The recent public revelations surrounding HSBC’s questionable and unethical behavior has caused regulators to shift their attention to individual employees— especially those in the banking giant’s compliance department and the executives who approved the due diligence of certain acquisitions.
According to a recent Financial Times article, HSBC’s senior executives, Group Chairman Douglas Flint and Chief Executive Stuart Gulliver, have been under scrutiny by regulators since the International Consortium of Investigative Journalists obtained “secret documents” stating that HSBC’s Swiss private banking arm failed to conduct sufficient due diligence on some of its clients who engaged in illegal activities while committing tax fraud. This points to the question: which executive will be held more accountable for these compliance and control failures?

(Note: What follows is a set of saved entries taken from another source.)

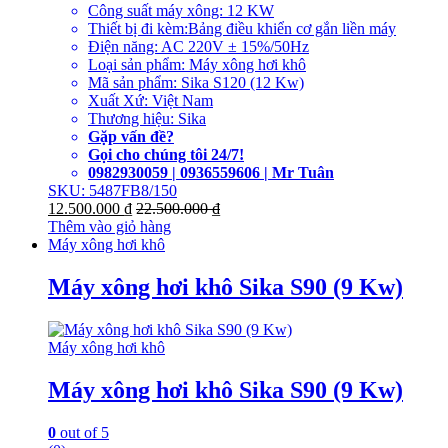
Công suất máy xông: 12 KW
Thiết bị đi kèm:Bảng điều khiển cơ gắn liền máy
Điện năng: AC 220V ± 15%/50Hz
Loại sản phẩm: Máy xông hơi khô
Mã sản phẩm: Sika S120 (12 Kw)
Xuất Xứ: Việt Nam
Thương hiệu: Sika
Gặp vấn đề?
Gọi cho chúng tôi 24/7!
0982930059 | 0936559606 | Mr Tuân
SKU: 5487FB8/150
12.500.000
₫
22.500.000
₫
Thêm vào giỏ hàng
Máy xông hơi khô
Máy xông hơi khô Sika S90 (9 Kw)
Máy xông hơi khô
Máy xông hơi khô Sika S90 (9 Kw)
0
out of 5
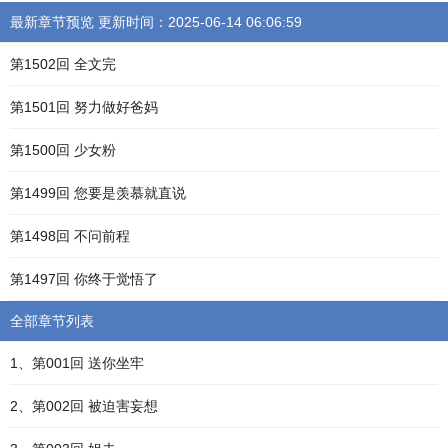
最新章节预览 更新时间：2025-06-14 06:06:59
第1502回 全文完
第1501回 努力做好爸妈
第1500回 少女粉
第1499回 您要是羡慕就直说
第1498回 不问前程
第1497回 你终于觉悟了
全部章节列表
1、第001回 送你坐牢
2、第002回 被迫害妄想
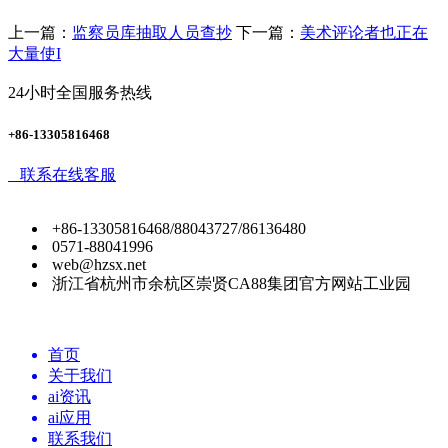
上一篇：
监察员库抽取人员查抄
下一篇：
美术评论者也正在
大量使I
24小时全国服务热线
+86-13305816468
联系在线客服
+86-13305816468/88043727/86136480
0571-88041996
web@hzsx.net
浙江省杭州市余杭区崇贤CA88集团官方网站工业园
首页
关于我们
ai资讯
ai应用
联系我们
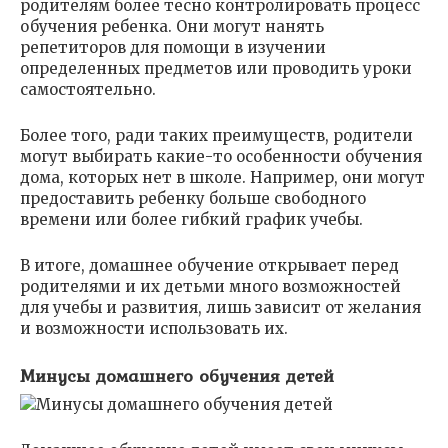
родителям более тесно контролировать процесс
обучения ребенка. Они могут нанять
репетиторов для помощи в изучении
определенных предметов или проводить уроки
самостоятельно.
Более того, ради таких преимуществ, родители
могут выбирать какие-то особенности обучения
дома, которых нет в школе. Например, они могут
предоставить ребенку больше свободного
времени или более гибкий график учебы.
В итоге, домашнее обучение открывает перед
родителями и их детьми много возможностей
для учебы и развития, лишь зависит от желания
и возможности использовать их.
Минусы домашнего обучения детей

“Douglas has got more trouble on his plate than Stuart,” the Financial Times article points out. “He was the executive responsible for risk, compliance and as finance director he signed off on all of these acquisitions. He’s been there at every misstep. Douglas would also fall on his sword if necessary in a way that Stuart wouldn’t.”
Over the years, Flint carved out a name for himself at HSBC. He led a host of acquisitions, which allowed the bank to become one of the world’s largest by assets.
Now news reports indicate that the due diligence process in three of Flint’s major deals were recently called into question. The most recent under scrutiny was its acquisition of Republic New York Corp. and Safra Republic Holdings in 1999, which formed most of HSBC’s private banking operations that later triggered a string of scandals.